===== Material shown

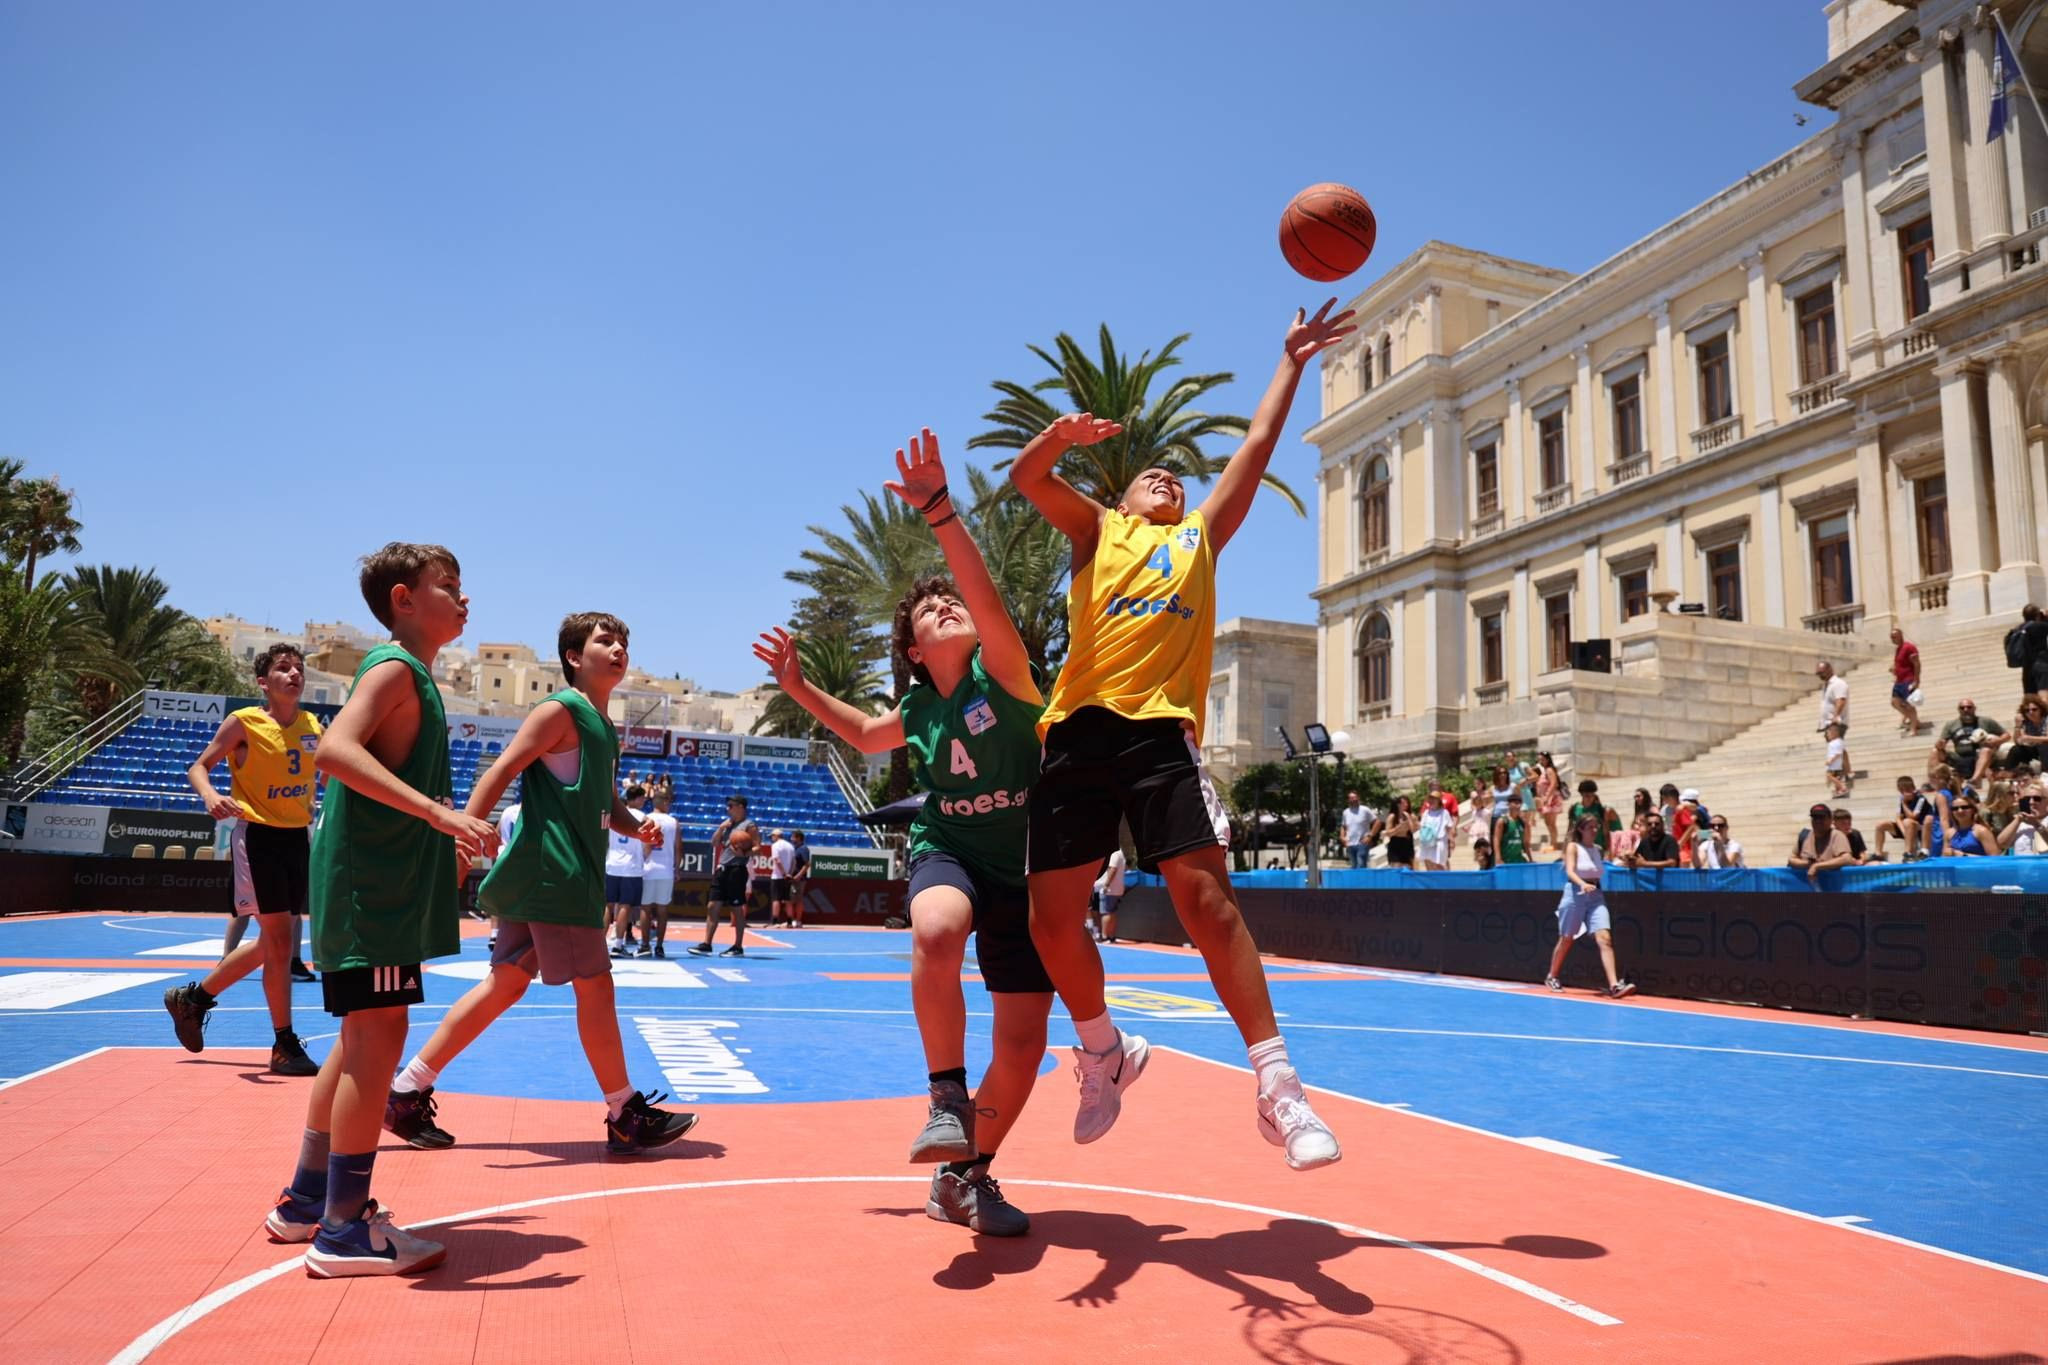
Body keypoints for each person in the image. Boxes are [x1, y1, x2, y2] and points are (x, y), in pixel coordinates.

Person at [1007, 301, 1353, 1170]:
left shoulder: (1200, 537)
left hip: (1160, 731)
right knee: (1050, 923)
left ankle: (1278, 1086)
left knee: (1206, 902)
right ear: (1121, 498)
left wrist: (1291, 360)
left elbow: (1258, 445)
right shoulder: (1098, 530)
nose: (1165, 477)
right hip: (1077, 733)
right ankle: (1104, 1049)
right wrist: (1058, 438)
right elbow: (1027, 477)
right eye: (1148, 475)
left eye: (1175, 476)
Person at [749, 427, 1057, 1234]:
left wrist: (941, 512)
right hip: (949, 848)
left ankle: (964, 1176)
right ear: (916, 651)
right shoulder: (918, 706)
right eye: (929, 609)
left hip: (1025, 869)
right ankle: (945, 1094)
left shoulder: (1007, 672)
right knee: (938, 927)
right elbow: (860, 732)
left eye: (951, 600)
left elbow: (985, 597)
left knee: (1024, 1043)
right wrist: (798, 685)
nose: (948, 604)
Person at [259, 542, 498, 1275]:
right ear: (403, 599)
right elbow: (334, 750)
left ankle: (307, 1200)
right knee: (379, 1036)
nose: (464, 598)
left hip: (376, 885)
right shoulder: (394, 668)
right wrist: (438, 814)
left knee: (359, 1038)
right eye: (448, 586)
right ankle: (344, 1227)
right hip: (372, 891)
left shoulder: (411, 675)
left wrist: (442, 835)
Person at [383, 611, 695, 1156]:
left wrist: (633, 826)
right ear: (574, 657)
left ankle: (406, 1091)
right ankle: (624, 1112)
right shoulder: (560, 711)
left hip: (551, 873)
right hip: (558, 873)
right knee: (595, 986)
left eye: (623, 641)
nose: (619, 648)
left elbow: (604, 801)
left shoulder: (602, 725)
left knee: (504, 984)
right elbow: (500, 770)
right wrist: (464, 837)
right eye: (605, 640)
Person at [164, 643, 324, 1076]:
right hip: (258, 836)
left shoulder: (313, 725)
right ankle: (283, 1043)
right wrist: (211, 795)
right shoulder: (245, 722)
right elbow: (199, 767)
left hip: (297, 837)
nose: (294, 674)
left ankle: (193, 999)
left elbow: (330, 772)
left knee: (275, 943)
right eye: (283, 668)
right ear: (263, 682)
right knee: (280, 942)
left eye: (299, 668)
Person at [1545, 814, 1635, 999]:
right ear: (1581, 829)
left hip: (1596, 895)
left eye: (1596, 827)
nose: (1594, 830)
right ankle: (1552, 976)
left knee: (1605, 938)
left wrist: (1624, 860)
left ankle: (1614, 985)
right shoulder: (1573, 847)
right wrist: (1582, 884)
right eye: (1590, 827)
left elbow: (1603, 867)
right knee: (1567, 938)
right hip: (1575, 893)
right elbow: (1570, 871)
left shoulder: (1598, 849)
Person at [688, 796, 758, 957]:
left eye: (731, 805)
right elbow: (714, 843)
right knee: (712, 906)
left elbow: (757, 848)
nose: (728, 808)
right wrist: (720, 829)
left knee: (736, 908)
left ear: (741, 807)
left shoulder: (750, 826)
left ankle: (738, 946)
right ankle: (707, 944)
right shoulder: (727, 824)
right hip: (722, 868)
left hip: (737, 869)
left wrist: (744, 853)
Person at [605, 784, 649, 957]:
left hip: (612, 863)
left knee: (608, 906)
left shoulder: (614, 814)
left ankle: (599, 944)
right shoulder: (641, 816)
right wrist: (643, 859)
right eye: (642, 798)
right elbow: (647, 843)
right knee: (625, 905)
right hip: (631, 866)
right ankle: (618, 944)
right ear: (637, 799)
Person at [637, 789, 679, 955]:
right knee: (662, 910)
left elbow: (642, 844)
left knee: (645, 908)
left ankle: (645, 944)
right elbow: (678, 847)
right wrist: (677, 868)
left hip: (647, 868)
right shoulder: (673, 822)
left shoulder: (646, 818)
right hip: (666, 870)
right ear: (664, 802)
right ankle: (659, 945)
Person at [1933, 699, 2004, 788]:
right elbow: (1942, 742)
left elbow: (2006, 735)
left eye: (1969, 707)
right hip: (1959, 757)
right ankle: (1933, 781)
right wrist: (1940, 745)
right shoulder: (1951, 724)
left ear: (1974, 708)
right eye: (1962, 708)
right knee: (1935, 751)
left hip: (1981, 756)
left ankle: (1975, 780)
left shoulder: (1986, 721)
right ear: (1958, 710)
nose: (1966, 710)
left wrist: (1997, 741)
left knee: (1986, 750)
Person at [1788, 802, 1857, 883]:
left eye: (1822, 817)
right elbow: (1791, 859)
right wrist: (1808, 864)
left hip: (1833, 886)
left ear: (1830, 820)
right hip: (1808, 886)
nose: (1818, 821)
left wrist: (1817, 866)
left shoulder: (1837, 835)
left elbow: (1847, 859)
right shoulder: (1804, 836)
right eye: (1815, 818)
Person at [1873, 776, 1934, 862]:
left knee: (1907, 821)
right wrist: (1904, 831)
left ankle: (1908, 853)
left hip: (1920, 827)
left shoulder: (1920, 798)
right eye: (1902, 791)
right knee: (1880, 825)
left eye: (1908, 790)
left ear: (1913, 788)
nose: (1905, 793)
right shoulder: (1901, 798)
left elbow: (1913, 816)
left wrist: (1904, 804)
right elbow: (1898, 818)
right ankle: (1878, 854)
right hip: (1906, 827)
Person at [1567, 779, 1620, 856]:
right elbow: (1570, 831)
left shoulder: (1600, 809)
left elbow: (1606, 832)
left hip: (1598, 848)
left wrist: (1608, 850)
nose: (1590, 798)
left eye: (1592, 795)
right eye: (1587, 796)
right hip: (1580, 847)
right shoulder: (1574, 808)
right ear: (1581, 794)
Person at [1889, 627, 1922, 735]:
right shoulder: (1898, 649)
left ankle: (1913, 728)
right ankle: (1914, 720)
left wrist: (1916, 680)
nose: (1893, 639)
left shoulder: (1909, 647)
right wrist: (1894, 669)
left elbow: (1917, 664)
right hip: (1899, 681)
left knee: (1909, 705)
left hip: (1908, 680)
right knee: (1894, 702)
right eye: (1891, 637)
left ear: (1901, 635)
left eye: (1895, 636)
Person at [1093, 846, 1128, 944]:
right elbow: (1124, 868)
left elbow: (1113, 869)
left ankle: (1104, 936)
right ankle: (1111, 936)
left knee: (1106, 913)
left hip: (1110, 889)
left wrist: (1106, 885)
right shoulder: (1121, 854)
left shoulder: (1114, 853)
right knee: (1112, 912)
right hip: (1117, 889)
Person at [1999, 789, 2048, 856]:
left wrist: (2037, 825)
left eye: (2037, 798)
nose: (2031, 802)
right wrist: (2018, 819)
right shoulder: (2020, 822)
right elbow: (2002, 844)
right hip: (2021, 862)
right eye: (2027, 799)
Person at [1534, 752, 1564, 853]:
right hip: (1546, 799)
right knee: (1548, 822)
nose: (1540, 761)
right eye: (1539, 760)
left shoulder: (1549, 770)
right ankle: (1553, 842)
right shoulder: (1545, 770)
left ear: (1547, 759)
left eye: (1542, 759)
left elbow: (1553, 783)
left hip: (1551, 799)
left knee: (1551, 822)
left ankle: (1554, 844)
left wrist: (1547, 797)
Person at [770, 828, 800, 927]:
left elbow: (777, 860)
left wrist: (783, 874)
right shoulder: (790, 846)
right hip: (787, 877)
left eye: (772, 836)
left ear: (776, 836)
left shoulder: (775, 846)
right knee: (787, 900)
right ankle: (789, 922)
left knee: (776, 899)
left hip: (777, 876)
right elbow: (794, 862)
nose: (772, 838)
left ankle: (775, 922)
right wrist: (789, 874)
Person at [1339, 790, 1377, 869]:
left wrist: (1370, 836)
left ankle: (1362, 877)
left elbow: (1377, 822)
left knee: (1361, 865)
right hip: (1350, 844)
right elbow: (1343, 826)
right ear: (1348, 800)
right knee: (1353, 866)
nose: (1353, 799)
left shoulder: (1365, 810)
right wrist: (1342, 837)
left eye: (1354, 797)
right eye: (1351, 798)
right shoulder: (1345, 812)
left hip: (1362, 843)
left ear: (1358, 798)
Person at [1493, 791, 1531, 865]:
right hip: (1505, 861)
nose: (1518, 806)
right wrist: (1498, 858)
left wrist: (1530, 859)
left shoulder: (1523, 822)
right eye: (1515, 803)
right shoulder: (1503, 821)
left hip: (1519, 861)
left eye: (1520, 803)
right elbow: (1496, 840)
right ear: (1508, 804)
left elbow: (1525, 843)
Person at [1416, 792, 1451, 872]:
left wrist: (1451, 841)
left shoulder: (1444, 812)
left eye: (1434, 799)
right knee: (1429, 865)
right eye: (1430, 799)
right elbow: (1422, 826)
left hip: (1439, 842)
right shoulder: (1426, 813)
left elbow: (1448, 828)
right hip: (1427, 842)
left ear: (1439, 801)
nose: (1431, 801)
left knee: (1439, 866)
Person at [1383, 795, 1417, 870]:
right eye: (1403, 803)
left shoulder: (1406, 815)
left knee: (1409, 867)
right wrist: (1398, 829)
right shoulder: (1392, 816)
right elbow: (1388, 833)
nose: (1406, 804)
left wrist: (1409, 820)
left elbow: (1412, 830)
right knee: (1397, 867)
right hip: (1396, 844)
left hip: (1406, 843)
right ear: (1398, 805)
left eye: (1406, 803)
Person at [1825, 722, 1850, 799]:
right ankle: (1839, 791)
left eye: (1829, 733)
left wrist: (1830, 761)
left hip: (1834, 765)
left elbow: (1838, 753)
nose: (1827, 735)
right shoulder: (1835, 742)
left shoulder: (1837, 742)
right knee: (1836, 778)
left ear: (1836, 732)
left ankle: (1843, 787)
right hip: (1836, 765)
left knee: (1829, 776)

==========

● **Your instructions**
Could you set down, word for word, only the lines above from the line with "left eye: (1175, 476)" to the line with "right knee: (938, 927)", including both?

● **Exercise solution**
left eye: (1175, 476)
Person at [749, 427, 1057, 1234]:
left wrist: (941, 512)
right hip: (949, 848)
left ankle: (964, 1176)
right ear: (916, 651)
right shoulder: (918, 706)
right eye: (929, 609)
left hip: (1025, 869)
right ankle: (945, 1094)
left shoulder: (1007, 672)
right knee: (938, 927)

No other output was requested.